The Width Of My Reach

When I started out on this journey, I did so selfishly. After all, exercise is the only thing proven to slow the progression of this non-curable disease I'm fighting (Parkinson's). I didn't do this to champion the cause. In fact, just one year prior, I did it to just have fun, never expecting what events would unfold.

June 20, 2015, I entered a small alumni track meet 20 years after my last competitive meet, benefiting local Junior Olympians. I ran in the 800M relay, for the first time ever. And then the 400M run, which was my event in high school. I won against men, women and children! I will never forget a comment I read to a picture I posted on social media that day. "Whatever you do, don't stop. If you do, your disease will take over!" I have no idea who wrote those words, but I will never forget them. Those simple words have probably had some of the greatest impact in my life.
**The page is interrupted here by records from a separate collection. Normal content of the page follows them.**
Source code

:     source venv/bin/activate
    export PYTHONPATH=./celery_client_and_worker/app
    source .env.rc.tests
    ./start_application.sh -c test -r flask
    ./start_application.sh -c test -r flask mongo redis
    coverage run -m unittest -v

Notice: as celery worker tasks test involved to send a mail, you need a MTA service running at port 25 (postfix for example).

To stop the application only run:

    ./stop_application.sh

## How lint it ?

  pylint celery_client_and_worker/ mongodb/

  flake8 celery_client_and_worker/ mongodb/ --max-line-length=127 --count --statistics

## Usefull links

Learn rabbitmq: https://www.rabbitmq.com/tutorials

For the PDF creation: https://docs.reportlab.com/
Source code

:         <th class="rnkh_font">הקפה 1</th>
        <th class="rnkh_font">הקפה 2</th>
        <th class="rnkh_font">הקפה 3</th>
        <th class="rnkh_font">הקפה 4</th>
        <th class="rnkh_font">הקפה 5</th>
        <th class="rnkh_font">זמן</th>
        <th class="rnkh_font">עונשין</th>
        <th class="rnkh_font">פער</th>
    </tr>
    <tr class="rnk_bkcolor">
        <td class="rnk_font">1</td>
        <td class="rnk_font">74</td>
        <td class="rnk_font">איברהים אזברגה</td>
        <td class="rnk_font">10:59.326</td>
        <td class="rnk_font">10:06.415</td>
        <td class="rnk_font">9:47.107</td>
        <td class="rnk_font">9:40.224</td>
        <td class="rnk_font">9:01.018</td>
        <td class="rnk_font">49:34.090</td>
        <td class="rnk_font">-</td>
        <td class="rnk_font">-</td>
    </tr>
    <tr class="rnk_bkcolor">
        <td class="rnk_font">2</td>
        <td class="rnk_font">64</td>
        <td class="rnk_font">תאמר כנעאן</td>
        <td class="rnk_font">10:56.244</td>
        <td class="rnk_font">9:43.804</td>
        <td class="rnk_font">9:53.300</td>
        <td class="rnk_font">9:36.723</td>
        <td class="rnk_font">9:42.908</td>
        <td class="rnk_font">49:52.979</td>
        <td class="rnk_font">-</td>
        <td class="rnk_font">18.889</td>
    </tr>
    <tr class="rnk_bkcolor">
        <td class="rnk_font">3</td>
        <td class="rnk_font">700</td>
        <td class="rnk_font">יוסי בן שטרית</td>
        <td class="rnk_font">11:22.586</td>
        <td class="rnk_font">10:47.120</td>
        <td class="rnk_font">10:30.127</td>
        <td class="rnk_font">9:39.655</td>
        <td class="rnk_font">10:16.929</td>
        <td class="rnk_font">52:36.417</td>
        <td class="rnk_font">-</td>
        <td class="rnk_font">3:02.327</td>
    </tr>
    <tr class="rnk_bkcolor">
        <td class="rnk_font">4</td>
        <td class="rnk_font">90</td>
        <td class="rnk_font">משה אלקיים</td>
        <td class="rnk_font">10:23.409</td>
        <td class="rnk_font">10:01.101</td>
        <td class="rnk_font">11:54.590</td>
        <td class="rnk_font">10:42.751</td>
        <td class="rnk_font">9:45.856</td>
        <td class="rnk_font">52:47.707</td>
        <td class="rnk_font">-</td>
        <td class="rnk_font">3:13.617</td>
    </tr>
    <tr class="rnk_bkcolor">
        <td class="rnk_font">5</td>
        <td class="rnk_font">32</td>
Because of those words, I said "yes" to competing in a mud run several months later. Because of those powerful words, I ran despite kidney stones, tendinitis in both hips, cold and rainy weather and my Parkinson's. Because of those earth shattering words, I didn't quit when my body begged to, causing me to finish in the top 13% overall against more than 1400 competitors. Because of two sentences, comprised of 13 words, I applied to be on American Ninja Warrior against more than 75,000 others. Because those words held the heavy weight of my life, I ignored intimidation, facts that I only trained for 4 months and that I lacked the strength and coordination over the other incredible athletes. I still competed. And because of those basic words, my fight will never end.

That is the thing about our words. We never know the scope of them. We are dumbfounded by how far our actions travel. We are left in the dark as to the bones that hear our thoughts and the hearts jolted by what we do.

In the past 7 days, my world has been rocked. Not by seeing myself on national television. But, by the overwhelming magnitude of my reach.

I am a 38-year-old mom. That is a title I'm familiar with. But in the last 7 days, I've been referred to as a hero, a warrior, an athlete and a badass. Hearing those words created a humbling feeling inside that simply replied, "I'm unworthy."









I had both American Ninja Warrior Hosts Matt Iseman and Akbar Gbajabiamila praising me on social media for my run. The National Parkinson Foundation, Team Fox and the Davis Phinney Foundation tweeting accolades of support. And the hundreds of friends, family and even strangers sharing videos and posts. Immediately following my run I had dozens of text messages, hundreds of notifications and thousands of views. All of this was because I inspired them with my words and empowered them by my actions.

"We cried during your whole run on Ninja Warrior. You are amazing. Thank you!" -A stranger wrote.

By Thursday, the buzz began to slow. I had resumed training and was back at Iron Sports, the ninja gym I attend. There were many new faces, inspired by a TV show. At the beginning of our workout, I was talking to another ninja when one of the new faces chimed in.

"I saw you on the show," Rick said.

I politely smiled.

Then, as if electrocuted by lightning, he said words that shocked every fiber in my body.

"I have Young Onset Parkinson's. I watched you on the show and that is why I'm here."

I looked at him with murky eyes, stunned. I was left without words. And anyone that knows me, knows just how rare that is for me.

Words can slice through you like the sharpest ninja sword. Words can mend a broken heart and seal a fate. But, actions can back up those words or negate them all together. When the two are together, they are a force enough to begin and end all the planet's problems.

Rick showed action. Rick heard my words. I inspired someone to take back their life, say, "NO! I will NOT give up! And this is not how my story will end!!"

Not always will there be a Rick who proves the width of your reach. More often than not, your actions and words will be silently felt. But, remember, they ARE felt! Each of us holds an incredible power, simply by waking up and breathing. Each person we encounter, we leave a mark. Each smile or frown has the ability to wound. The tone of our voice can create a gaping hole that stitches can not fix. The width of your reach far surpasses the stretch of your arms.

I'm not a superwoman. I fail every day. There are times when I am depressed, lazy, or like when I began this fitness journey, selfish. But, I am blessed knowing my impression here on Earth will eventually turn into stone. On that stone, I wish them to write, "She lived, she loved and she did for nothing more."